- YOUR TASK -
Write every line below out again, exactly as given, but leave out the pictures.

########

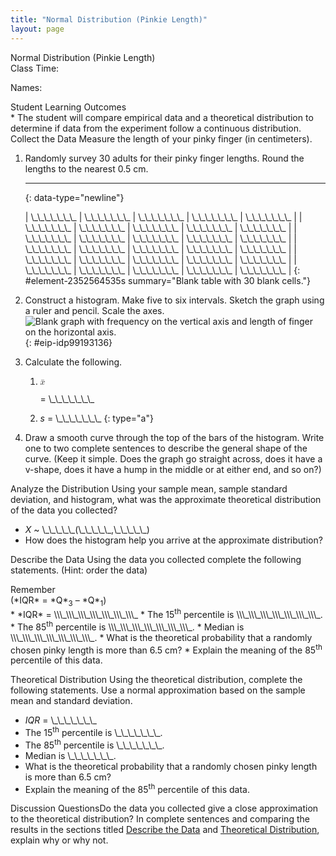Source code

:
 ```yaml
---
title: "Normal Distribution (Pinkie Length)"
layout: page
---
```



<div data-type="note" data-has-label="true" class="statistics lab" data-label="" markdown="1">
<div data-type="title">
Normal Distribution (Pinkie Length)
</div>
Class Time:

Names:

<div data-type="list" id="id10998330" markdown="1">
<div data-type="title">
Student Learning Outcomes
</div>
* The student will compare empirical data and a theoretical distribution to determine if data from the experiment follow a continuous distribution.

</div>
<span data-type="title">Collect the Data</span> Measure the length of your pinky finger (in centimeters).

1.  Randomly survey 30 adults for their pinky finger lengths. Round the lengths to the nearest 0.5 cm.
    * * *
    {: data-type="newline"}
    
    | \\\_\\\_\\\_\\\_\\\_\\\_\\\_ | \\\_\\\_\\\_\\\_\\\_\\\_\\\_ | \\\_\\\_\\\_\\\_\\\_\\\_\\\_ | \\\_\\\_\\\_\\\_\\\_\\\_\\\_ | \\\_\\\_\\\_\\\_\\\_\\\_\\\_ |
    | \\\_\\\_\\\_\\\_\\\_\\\_\\\_ | \\\_\\\_\\\_\\\_\\\_\\\_\\\_ | \\\_\\\_\\\_\\\_\\\_\\\_\\\_ | \\\_\\\_\\\_\\\_\\\_\\\_\\\_ | \\\_\\\_\\\_\\\_\\\_\\\_\\\_ |
    | \\\_\\\_\\\_\\\_\\\_\\\_\\\_ | \\\_\\\_\\\_\\\_\\\_\\\_\\\_ | \\\_\\\_\\\_\\\_\\\_\\\_\\\_ | \\\_\\\_\\\_\\\_\\\_\\\_\\\_ | \\\_\\\_\\\_\\\_\\\_\\\_\\\_ |
    | \\\_\\\_\\\_\\\_\\\_\\\_\\\_ | \\\_\\\_\\\_\\\_\\\_\\\_\\\_ | \\\_\\\_\\\_\\\_\\\_\\\_\\\_ | \\\_\\\_\\\_\\\_\\\_\\\_\\\_ | \\\_\\\_\\\_\\\_\\\_\\\_\\\_ |
    | \\\_\\\_\\\_\\\_\\\_\\\_\\\_ | \\\_\\\_\\\_\\\_\\\_\\\_\\\_ | \\\_\\\_\\\_\\\_\\\_\\\_\\\_ | \\\_\\\_\\\_\\\_\\\_\\\_\\\_ | \\\_\\\_\\\_\\\_\\\_\\\_\\\_ |
    | \\\_\\\_\\\_\\\_\\\_\\\_\\\_ | \\\_\\\_\\\_\\\_\\\_\\\_\\\_ | \\\_\\\_\\\_\\\_\\\_\\\_\\\_ | \\\_\\\_\\\_\\\_\\\_\\\_\\\_ | \\\_\\\_\\\_\\\_\\\_\\\_\\\_ |
    {: #element-2352564535s summary="Blank table with 30 blank cells."}

2.  Construct a histogram. Make five to six intervals. Sketch the graph using a ruler and pencil. Scale the axes. ![Blank graph with frequency on the vertical axis and length of finger on the horizontal axis.](../resources/fig-ch06_11_01N.png){: #eip-idp99193136}


3.  Calculate the following.
    1.  <math xmlns="http://www.w3.org/1998/Math/MathML"> <mover accent="true"> <mi>x</mi> <mo>¯</mo> </mover> </math>
        
        = \\\_\\\_\\\_\\\_\\\_\\\_\\\_
    2.  *s* = \\\_\\\_\\\_\\\_\\\_\\\_\\\_
    {: type="a"}

4.  Draw a smooth curve through the top of the bars of the histogram. Write one to two complete sentences to describe the general shape of the curve. (Keep it simple. Does the graph go straight across, does it have a v-shape, does it have a hump in the middle or at either end, and so on?)

<span data-type="title">Analyze the Distribution</span> Using your sample mean, sample standard deviation, and histogram, what was the approximate theoretical distribution of the data you collected?

* *X* ~ \\\_\\\_\\\_\\\_\\\_(\\\_\\\_\\\_\\\_\\\_,\\\_\\\_\\\_\\\_\\\_)
* How does the histogram help you arrive at the approximate distribution?

<span data-type="title" id="DescData2">Describe the Data</span> Using the data you collected complete the following statements. (Hint: order the data)

<div data-type="note" data-has-label="true" id="id5390377" data-label="" data-element-type="Remember" markdown="1">
<div data-type="title">
Remember
</div>
(*IQR* = *Q*<sub>3</sub> – *Q*<sub>1</sub>)

</div>
* *IQR* = \\\_\\\_\\\_\\\_\\\_\\\_\\\_
* The 15<sup>th</sup> percentile is \\\_\\\_\\\_\\\_\\\_\\\_\\\_.
* The 85<sup>th</sup> percentile is \\\_\\\_\\\_\\\_\\\_\\\_\\\_.
* Median is \\\_\\\_\\\_\\\_\\\_\\\_\\\_.
* What is the theoretical probability that a randomly chosen pinky length is more than 6.5 cm?
* Explain the meaning of the 85<sup>th</sup> percentile of this data.

<span data-type="title" id="TheoDist2">Theoretical Distribution</span> Using the theoretical distribution, complete the following statements. Use a normal approximation based on the sample mean and standard deviation.

* *IQR* = \\\_\\\_\\\_\\\_\\\_\\\_\\\_
* The 15<sup>th</sup> percentile is \\\_\\\_\\\_\\\_\\\_\\\_\\\_.
* The 85<sup>th</sup> percentile is \\\_\\\_\\\_\\\_\\\_\\\_\\\_.
* Median is \\\_\\\_\\\_\\\_\\\_\\\_\\\_.
* What is the theoretical probability that a randomly chosen pinky length is more than 6.5 cm?
* Explain the meaning of the 85<sup>th</sup> percentile of this data.

<span data-type="title">Discussion Questions</span>Do the data you collected give a close approximation to the theoretical distribution? In complete sentences and comparing the results in the sections titled [Describe the Data](#DescData2) and [Theoretical Distribution](#TheoDist2), explain why or why not.

</div>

########

- RESPONSE FOR THIS EXERCISE -
Source code

:
 ```yaml
---
title: "Normal Distribution (Pinkie Length)"
layout: page
---
```



<div data-type="note" data-has-label="true" class="statistics lab" data-label="" markdown="1">
<div data-type="title">
Normal Distribution (Pinkie Length)
</div>
Class Time:

Names:

<div data-type="list" id="id10998330" markdown="1">
<div data-type="title">
Student Learning Outcomes
</div>
* The student will compare empirical data and a theoretical distribution to determine if data from the experiment follow a continuous distribution.

</div>
<span data-type="title">Collect the Data</span> Measure the length of your pinky finger (in centimeters).

1.  Randomly survey 30 adults for their pinky finger lengths. Round the lengths to the nearest 0.5 cm.
    * * *
    {: data-type="newline"}
    
    | \\\_\\\_\\\_\\\_\\\_\\\_\\\_ | \\\_\\\_\\\_\\\_\\\_\\\_\\\_ | \\\_\\\_\\\_\\\_\\\_\\\_\\\_ | \\\_\\\_\\\_\\\_\\\_\\\_\\\_ | \\\_\\\_\\\_\\\_\\\_\\\_\\\_ |
    | \\\_\\\_\\\_\\\_\\\_\\\_\\\_ | \\\_\\\_\\\_\\\_\\\_\\\_\\\_ | \\\_\\\_\\\_\\\_\\\_\\\_\\\_ | \\\_\\\_\\\_\\\_\\\_\\\_\\\_ | \\\_\\\_\\\_\\\_\\\_\\\_\\\_ |
    | \\\_\\\_\\\_\\\_\\\_\\\_\\\_ | \\\_\\\_\\\_\\\_\\\_\\\_\\\_ | \\\_\\\_\\\_\\\_\\\_\\\_\\\_ | \\\_\\\_\\\_\\\_\\\_\\\_\\\_ | \\\_\\\_\\\_\\\_\\\_\\\_\\\_ |
    | \\\_\\\_\\\_\\\_\\\_\\\_\\\_ | \\\_\\\_\\\_\\\_\\\_\\\_\\\_ | \\\_\\\_\\\_\\\_\\\_\\\_\\\_ | \\\_\\\_\\\_\\\_\\\_\\\_\\\_ | \\\_\\\_\\\_\\\_\\\_\\\_\\\_ |
    | \\\_\\\_\\\_\\\_\\\_\\\_\\\_ | \\\_\\\_\\\_\\\_\\\_\\\_\\\_ | \\\_\\\_\\\_\\\_\\\_\\\_\\\_ | \\\_\\\_\\\_\\\_\\\_\\\_\\\_ | \\\_\\\_\\\_\\\_\\\_\\\_\\\_ |
    | \\\_\\\_\\\_\\\_\\\_\\\_\\\_ | \\\_\\\_\\\_\\\_\\\_\\\_\\\_ | \\\_\\\_\\\_\\\_\\\_\\\_\\\_ | \\\_\\\_\\\_\\\_\\\_\\\_\\\_ | \\\_\\\_\\\_\\\_\\\_\\\_\\\_ |
    {: #element-2352564535s summary="Blank table with 30 blank cells."}

2.  Construct a histogram. Make five to six intervals. Sketch the graph using a ruler and pencil. Scale the axes. ![Blank graph with frequency on the vertical axis and length of finger on the horizontal axis.](../resources/fig-ch06_11_01N.png){: #eip-idp99193136}


3.  Calculate the following.
    1.  <math xmlns="http://www.w3.org/1998/Math/MathML"> <mover accent="true"> <mi>x</mi> <mo>¯</mo> </mover> </math>
        
        = \\\_\\\_\\\_\\\_\\\_\\\_\\\_
    2.  *s* = \\\_\\\_\\\_\\\_\\\_\\\_\\\_
    {: type="a"}

4.  Draw a smooth curve through the top of the bars of the histogram. Write one to two complete sentences to describe the general shape of the curve. (Keep it simple. Does the graph go straight across, does it have a v-shape, does it have a hump in the middle or at either end, and so on?)

<span data-type="title">Analyze the Distribution</span> Using your sample mean, sample standard deviation, and histogram, what was the approximate theoretical distribution of the data you collected?

* *X* ~ \\\_\\\_\\\_\\\_\\\_(\\\_\\\_\\\_\\\_\\\_,\\\_\\\_\\\_\\\_\\\_)
* How does the histogram help you arrive at the approximate distribution?

<span data-type="title" id="DescData2">Describe the Data</span> Using the data you collected complete the following statements. (Hint: order the data)

<div data-type="note" data-has-label="true" id="id5390377" data-label="" data-element-type="Remember" markdown="1">
<div data-type="title">
Remember
</div>
(*IQR* = *Q*<sub>3</sub> – *Q*<sub>1</sub>)

</div>
* *IQR* = \\\_\\\_\\\_\\\_\\\_\\\_\\\_
* The 15<sup>th</sup> percentile is \\\_\\\_\\\_\\\_\\\_\\\_\\\_.
* The 85<sup>th</sup> percentile is \\\_\\\_\\\_\\\_\\\_\\\_\\\_.
* Median is \\\_\\\_\\\_\\\_\\\_\\\_\\\_.
* What is the theoretical probability that a randomly chosen pinky length is more than 6.5 cm?
* Explain the meaning of the 85<sup>th</sup> percentile of this data.

<span data-type="title" id="TheoDist2">Theoretical Distribution</span> Using the theoretical distribution, complete the following statements. Use a normal approximation based on the sample mean and standard deviation.

* *IQR* = \\\_\\\_\\\_\\\_\\\_\\\_\\\_
* The 15<sup>th</sup> percentile is \\\_\\\_\\\_\\\_\\\_\\\_\\\_.
* The 85<sup>th</sup> percentile is \\\_\\\_\\\_\\\_\\\_\\\_\\\_.
* Median is \\\_\\\_\\\_\\\_\\\_\\\_\\\_.
* What is the theoretical probability that a randomly chosen pinky length is more than 6.5 cm?
* Explain the meaning of the 85<sup>th</sup> percentile of this data.

<span data-type="title">Discussion Questions</span>Do the data you collected give a close approximation to the theoretical distribution? In complete sentences and comparing the results in the sections titled [Describe the Data](#DescData2) and [Theoretical Distribution](#TheoDist2), explain why or why not.

</div>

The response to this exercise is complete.